What to work on — Reproduce word for word the part of the DevOps passage between "Panacea! This sounds" and "made a blog.", inclusive.

Document passage —
People smarter than myself have identified this as a problem (and you can probably tell I agree with them). This identification has given rise to a new approach regarding software development team practices called DevOps. Ignore the fact that colloquially DevOps has become a catch-all aggregate job role for operations, system administration, platform development, cloud development, and whatever you call writing pipelines (yaml configurator?). Ideally, a team practicing this methodology will have developers work across the entire application lifecycle, from development and test to deployment to operations, and develop a range of skills not limited to a single function [1].
Panacea! This sounds great and is a lofty goal for any technical team to achieve. In pursuit of developing the capability to walk-the-talk, I recently attained a Solutions Architect – Associate certification with Amazon and have an eye towards attaining the DevOps Engineer - Professional certification this year.
And so, this brings us to our main topic: I wanted a project to both crystallize some of what I learned via studying and test taking for the aforementioned certification, and to engage in open learning via blogging as a public journal of my professional development. And so, with the intention of using AWS services and industry standard tooling, I made a blog.

Information shown —

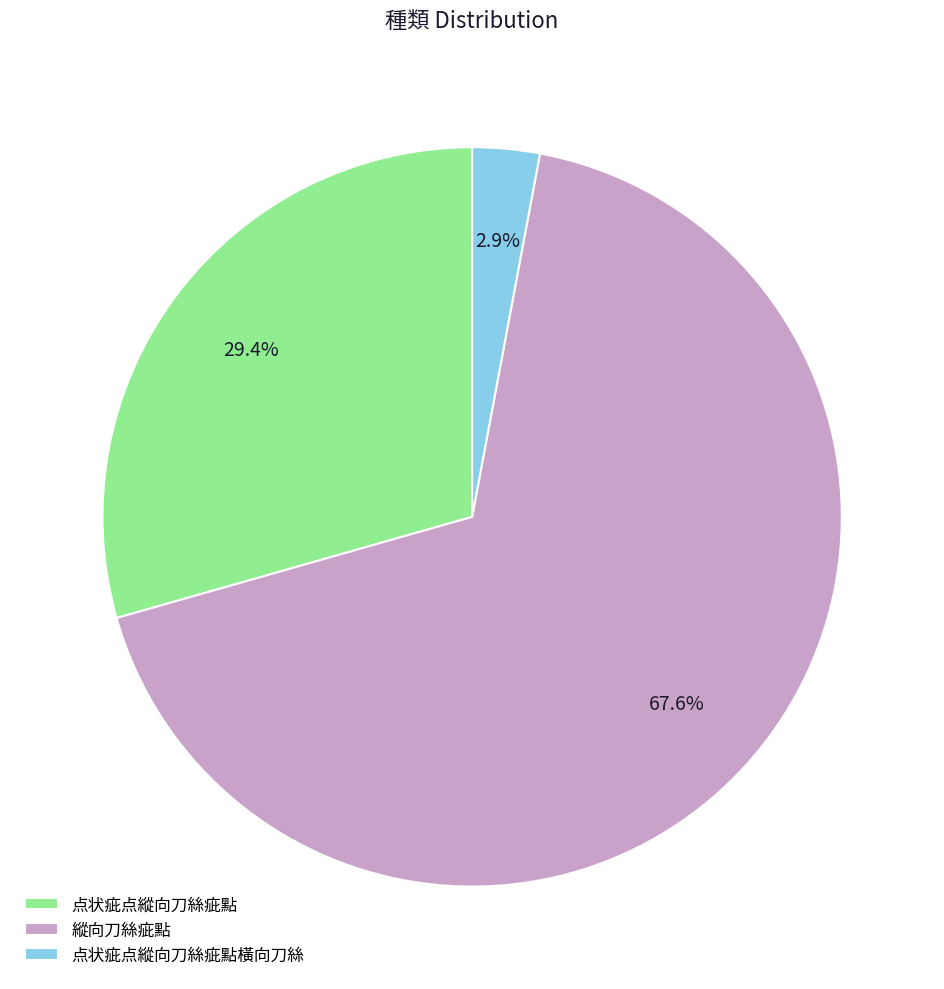

What is the ratio of the value at 縱向刀絲疵點 to the value at 点状疵点縱向刀絲疵點?

2.3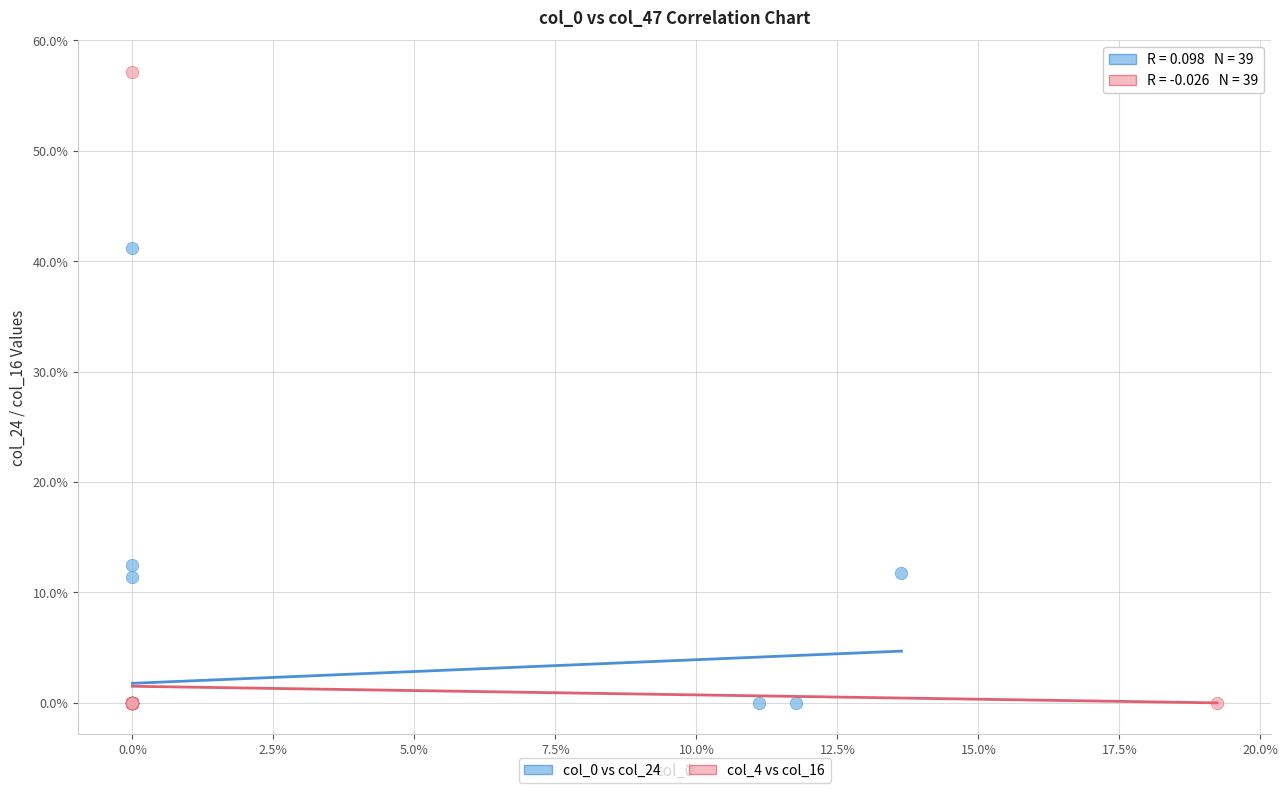

What are all the series names shown in the legend?

col_0 vs col_24, col_4 vs col_16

Output —
Panacea! This sounds great and is a lofty goal for any technical team to achieve. In pursuit of developing the capability to walk-the-talk, I recently attained a Solutions Architect – Associate certification with Amazon and have an eye towards attaining the DevOps Engineer - Professional certification this year.
And so, this brings us to our main topic: I wanted a project to both crystallize some of what I learned via studying and test taking for the aforementioned certification, and to engage in open learning via blogging as a public journal of my professional development. And so, with the intention of using AWS services and industry standard tooling, I made a blog.